Pose landmark coordinates:
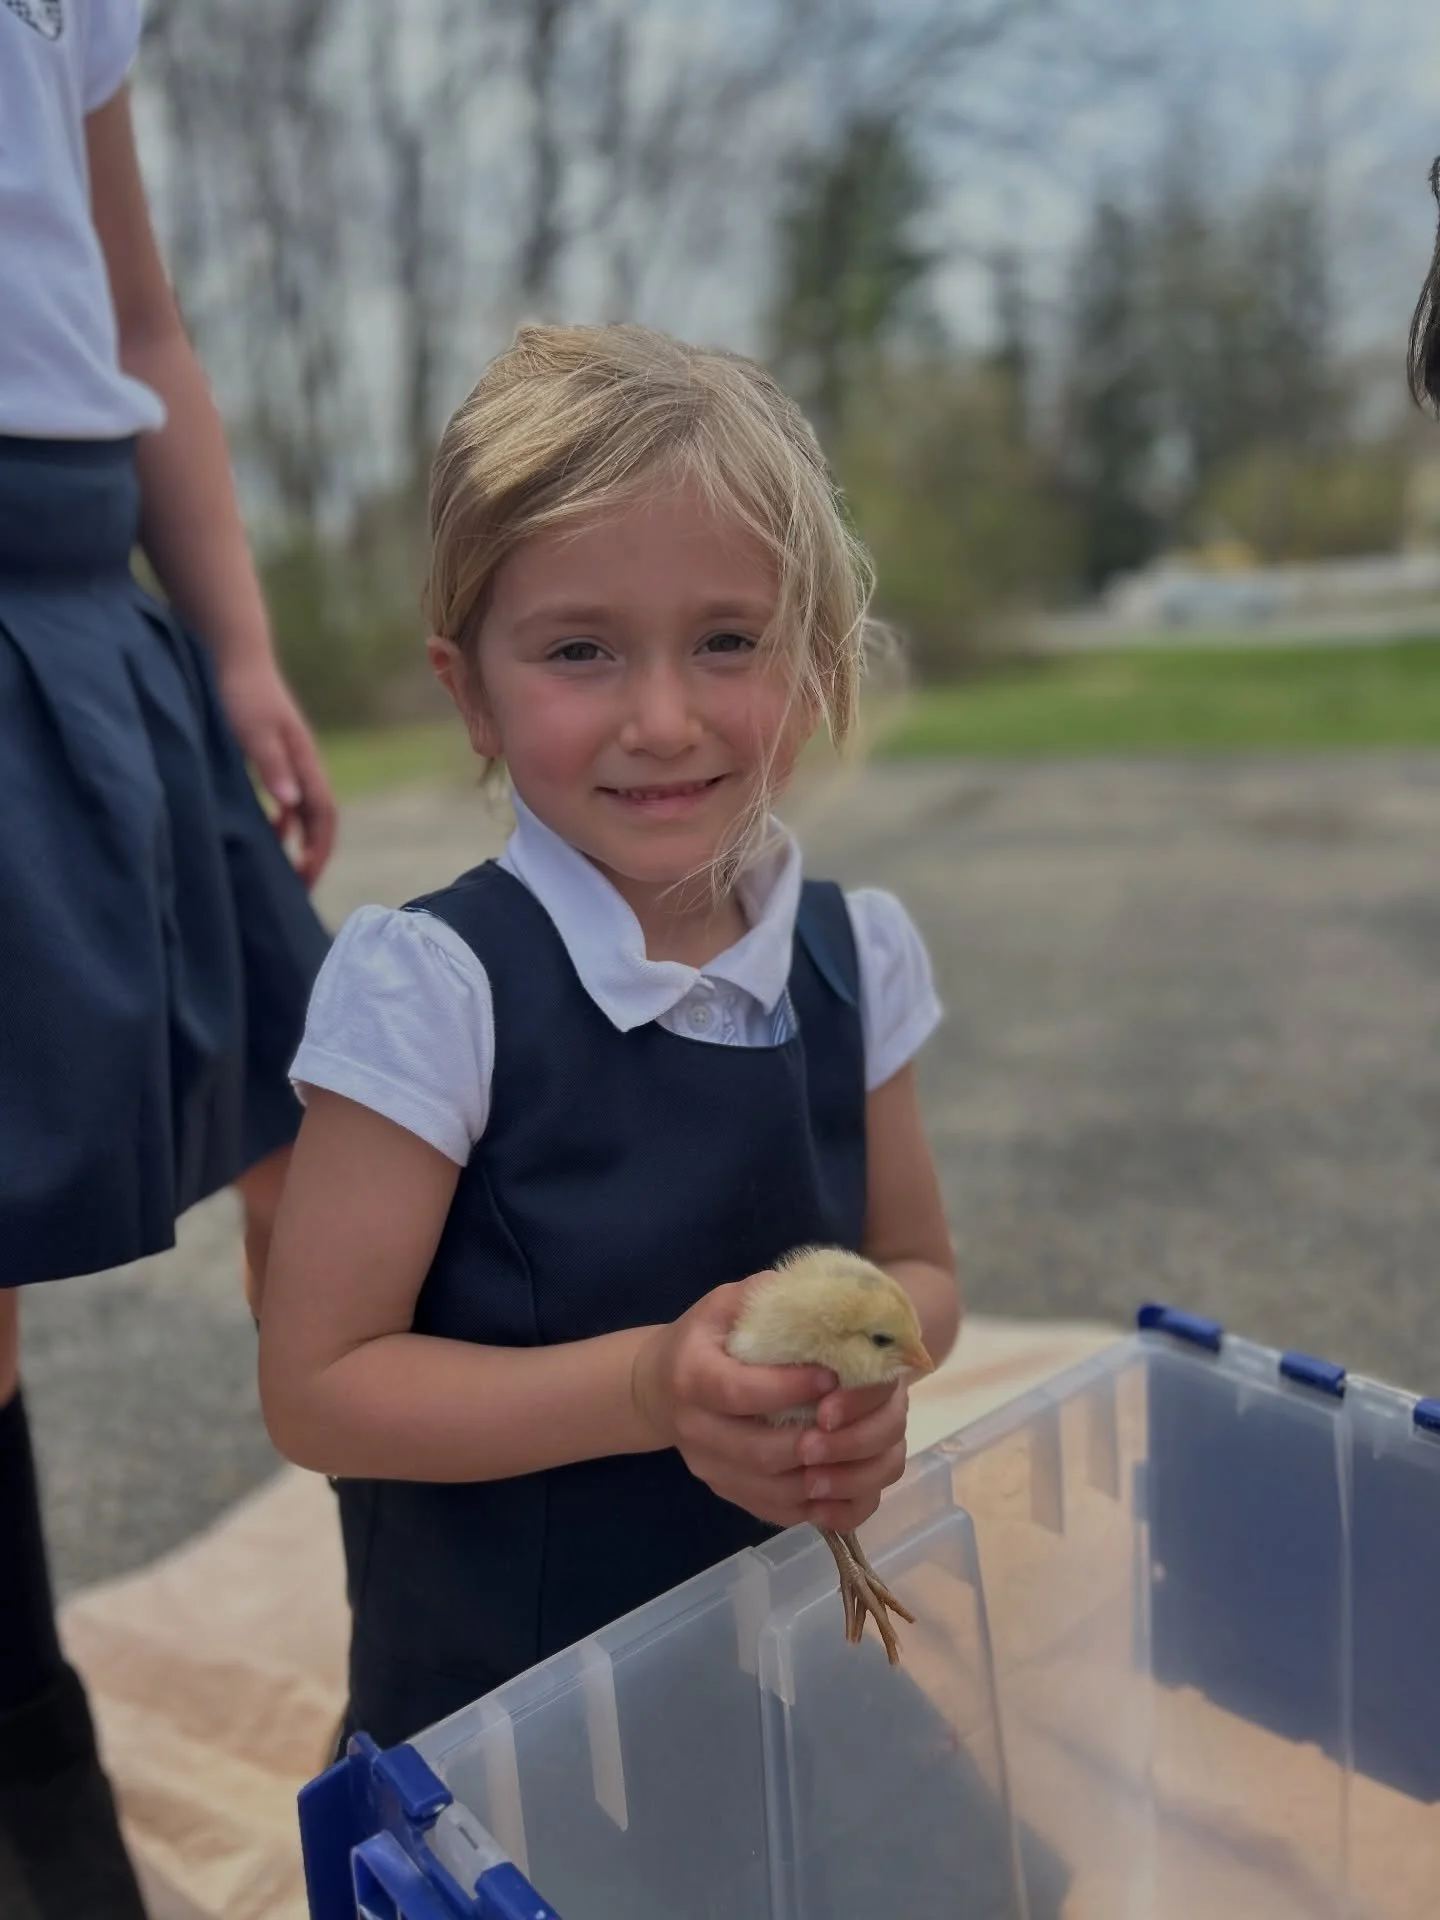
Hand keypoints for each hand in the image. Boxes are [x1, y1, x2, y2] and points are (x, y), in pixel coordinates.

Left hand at [219, 656, 337, 885]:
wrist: (236, 654)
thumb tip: (290, 806)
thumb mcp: (252, 731)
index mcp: (303, 762)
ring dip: (300, 841)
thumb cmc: (241, 691)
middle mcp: (303, 764)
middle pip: (321, 819)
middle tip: (300, 888)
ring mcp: (291, 760)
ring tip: (285, 869)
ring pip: (305, 811)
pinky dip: (283, 822)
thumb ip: (271, 766)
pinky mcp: (275, 756)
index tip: (304, 879)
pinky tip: (267, 832)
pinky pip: (288, 799)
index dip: (318, 850)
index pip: (323, 816)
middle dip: (315, 854)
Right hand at [631, 1281, 906, 1531]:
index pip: (738, 1391)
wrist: (658, 1387)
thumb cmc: (705, 1338)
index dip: (787, 1389)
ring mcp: (710, 1469)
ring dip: (821, 1480)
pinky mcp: (726, 1492)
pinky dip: (816, 1508)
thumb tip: (823, 1294)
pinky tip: (846, 1487)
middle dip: (813, 1443)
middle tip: (853, 1423)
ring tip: (859, 1456)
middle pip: (757, 1452)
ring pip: (770, 1491)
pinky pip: (775, 1512)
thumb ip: (766, 1296)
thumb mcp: (725, 1304)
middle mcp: (694, 1430)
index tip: (831, 1377)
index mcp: (691, 1376)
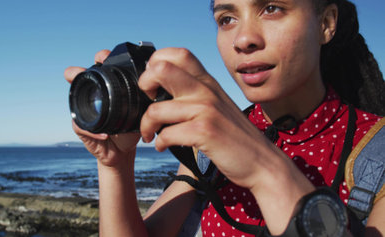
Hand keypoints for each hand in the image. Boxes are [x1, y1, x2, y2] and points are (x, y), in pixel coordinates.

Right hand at [64, 50, 139, 167]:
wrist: (124, 151)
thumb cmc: (132, 127)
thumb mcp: (141, 112)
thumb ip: (144, 100)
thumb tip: (155, 88)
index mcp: (107, 88)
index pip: (101, 67)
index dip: (100, 58)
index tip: (103, 56)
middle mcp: (93, 96)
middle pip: (80, 76)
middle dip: (80, 70)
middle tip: (85, 69)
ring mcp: (84, 110)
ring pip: (74, 97)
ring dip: (77, 92)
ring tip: (78, 86)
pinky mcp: (81, 128)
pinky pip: (81, 126)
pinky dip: (93, 131)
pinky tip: (105, 134)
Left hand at [138, 48, 285, 187]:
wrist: (262, 162)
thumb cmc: (235, 137)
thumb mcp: (218, 106)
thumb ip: (197, 94)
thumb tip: (163, 92)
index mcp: (208, 82)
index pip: (178, 54)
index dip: (156, 63)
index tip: (153, 85)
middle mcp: (206, 91)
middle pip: (161, 69)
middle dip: (144, 84)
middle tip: (146, 101)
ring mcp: (206, 110)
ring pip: (156, 109)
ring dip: (146, 125)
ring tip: (150, 134)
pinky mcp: (205, 132)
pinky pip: (167, 134)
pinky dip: (160, 143)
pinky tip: (163, 146)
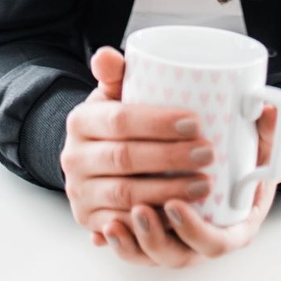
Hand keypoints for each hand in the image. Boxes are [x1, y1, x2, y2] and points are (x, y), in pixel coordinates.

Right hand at [60, 46, 214, 245]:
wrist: (89, 156)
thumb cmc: (113, 120)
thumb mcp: (111, 94)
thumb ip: (114, 72)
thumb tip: (106, 55)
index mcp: (80, 120)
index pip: (120, 119)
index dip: (158, 123)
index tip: (195, 123)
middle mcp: (73, 157)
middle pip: (125, 158)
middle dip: (170, 157)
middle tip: (207, 153)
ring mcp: (78, 192)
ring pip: (126, 195)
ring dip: (168, 191)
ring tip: (204, 184)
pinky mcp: (88, 220)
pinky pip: (123, 225)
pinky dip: (154, 221)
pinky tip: (181, 213)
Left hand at [102, 101, 280, 268]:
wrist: (242, 166)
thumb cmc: (250, 157)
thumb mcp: (263, 145)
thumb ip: (266, 126)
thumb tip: (266, 107)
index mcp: (238, 225)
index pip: (217, 241)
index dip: (194, 230)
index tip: (174, 205)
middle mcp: (206, 240)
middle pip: (179, 254)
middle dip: (157, 234)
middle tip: (141, 208)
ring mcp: (180, 242)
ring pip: (154, 256)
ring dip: (135, 240)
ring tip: (119, 218)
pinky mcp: (157, 235)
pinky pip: (136, 251)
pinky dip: (121, 243)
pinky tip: (104, 229)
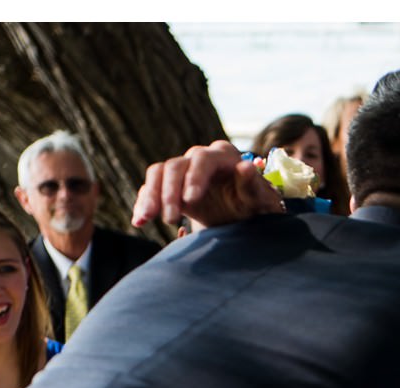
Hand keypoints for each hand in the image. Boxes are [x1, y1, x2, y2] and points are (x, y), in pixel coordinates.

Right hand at [131, 140, 282, 230]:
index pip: (203, 160)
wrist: (244, 215)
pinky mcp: (171, 187)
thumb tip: (245, 166)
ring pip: (158, 174)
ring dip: (150, 196)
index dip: (194, 177)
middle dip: (169, 192)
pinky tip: (139, 221)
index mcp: (222, 155)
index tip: (190, 200)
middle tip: (170, 219)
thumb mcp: (260, 199)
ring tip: (146, 220)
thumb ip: (252, 185)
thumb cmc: (256, 205)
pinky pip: (151, 189)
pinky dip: (144, 203)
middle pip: (175, 166)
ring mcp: (183, 171)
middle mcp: (199, 158)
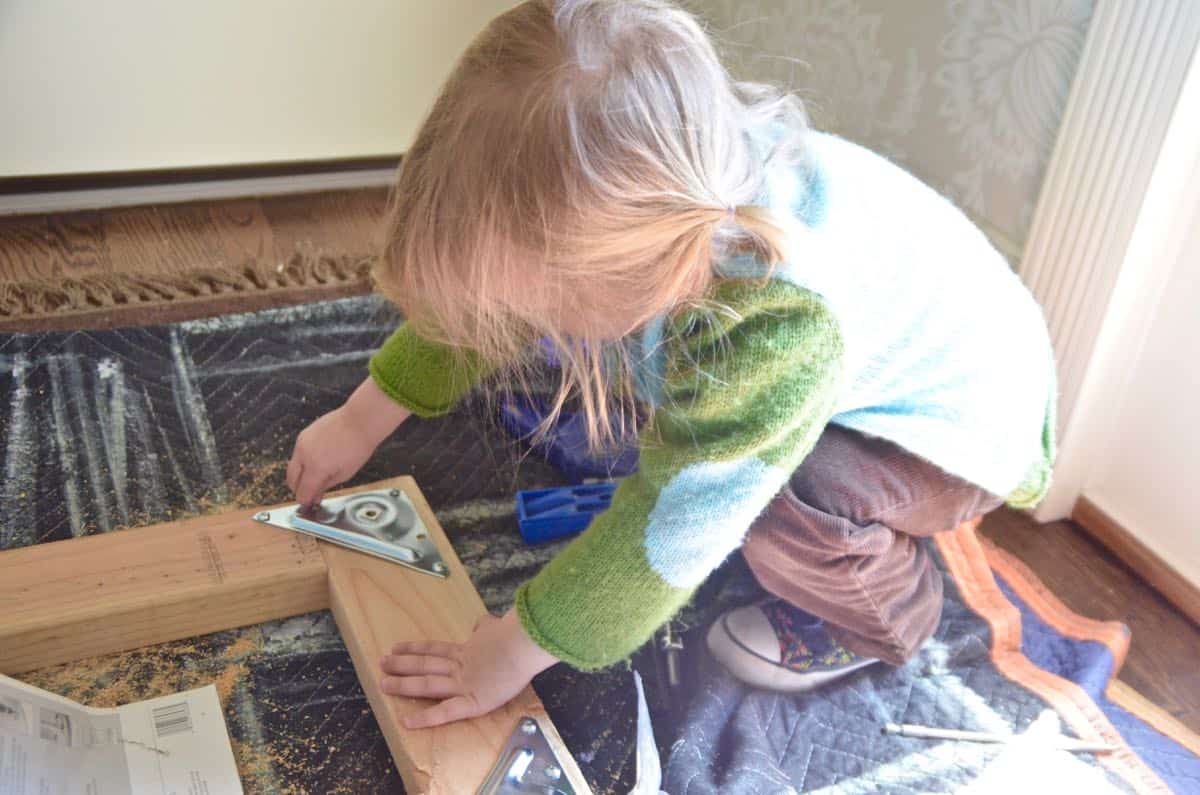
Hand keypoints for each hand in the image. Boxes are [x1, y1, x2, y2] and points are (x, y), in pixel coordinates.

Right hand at [287, 377, 409, 505]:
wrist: (360, 420)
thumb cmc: (358, 446)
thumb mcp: (345, 473)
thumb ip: (326, 486)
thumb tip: (315, 495)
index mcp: (316, 468)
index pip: (302, 491)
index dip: (305, 501)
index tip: (308, 504)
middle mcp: (304, 455)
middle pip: (291, 480)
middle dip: (298, 489)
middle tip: (310, 494)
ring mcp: (301, 443)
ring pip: (292, 466)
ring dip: (299, 476)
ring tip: (315, 479)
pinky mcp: (303, 435)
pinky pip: (297, 454)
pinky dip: (302, 462)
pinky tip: (316, 463)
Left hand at [380, 609, 557, 728]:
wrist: (524, 645)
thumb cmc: (516, 635)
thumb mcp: (497, 626)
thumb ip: (487, 627)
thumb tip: (484, 622)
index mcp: (467, 650)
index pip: (435, 649)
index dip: (415, 649)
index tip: (397, 648)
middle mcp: (460, 667)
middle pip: (425, 665)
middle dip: (401, 665)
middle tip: (382, 664)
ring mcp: (463, 684)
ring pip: (427, 683)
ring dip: (404, 684)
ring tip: (384, 684)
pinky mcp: (472, 702)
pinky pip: (445, 712)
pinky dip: (426, 718)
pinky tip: (407, 722)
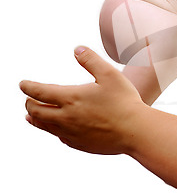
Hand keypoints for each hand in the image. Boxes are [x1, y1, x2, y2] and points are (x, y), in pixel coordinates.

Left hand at [20, 47, 143, 154]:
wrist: (135, 131)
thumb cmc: (125, 102)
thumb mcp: (110, 74)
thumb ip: (91, 60)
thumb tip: (77, 49)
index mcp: (71, 98)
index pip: (40, 92)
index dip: (28, 87)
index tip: (22, 84)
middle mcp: (66, 118)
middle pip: (37, 111)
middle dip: (29, 103)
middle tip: (28, 98)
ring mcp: (71, 133)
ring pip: (45, 126)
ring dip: (35, 119)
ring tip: (30, 116)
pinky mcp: (80, 144)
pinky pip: (60, 137)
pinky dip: (53, 130)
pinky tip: (57, 129)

### Task item
Starting at the line above that contains "thumb ip: (197, 94)", repeat each line exactly up to and including the line that contains "pinky tip: (163, 146)", and stop there.

### Completed task
thumb ip: (197, 94)
thumb tip: (163, 92)
index mcp: (208, 82)
index pip: (178, 54)
index dip: (156, 63)
index tip: (153, 85)
middle mcp: (206, 91)
middle pip: (161, 69)
middle dip: (144, 84)
middle tip: (146, 101)
ring mcp: (206, 110)
ring pip: (156, 109)
ring dip: (146, 125)
ring tip: (150, 134)
pinky mcp: (205, 132)
pinky pip: (167, 134)
pinky dip: (160, 143)
pinky tip: (163, 146)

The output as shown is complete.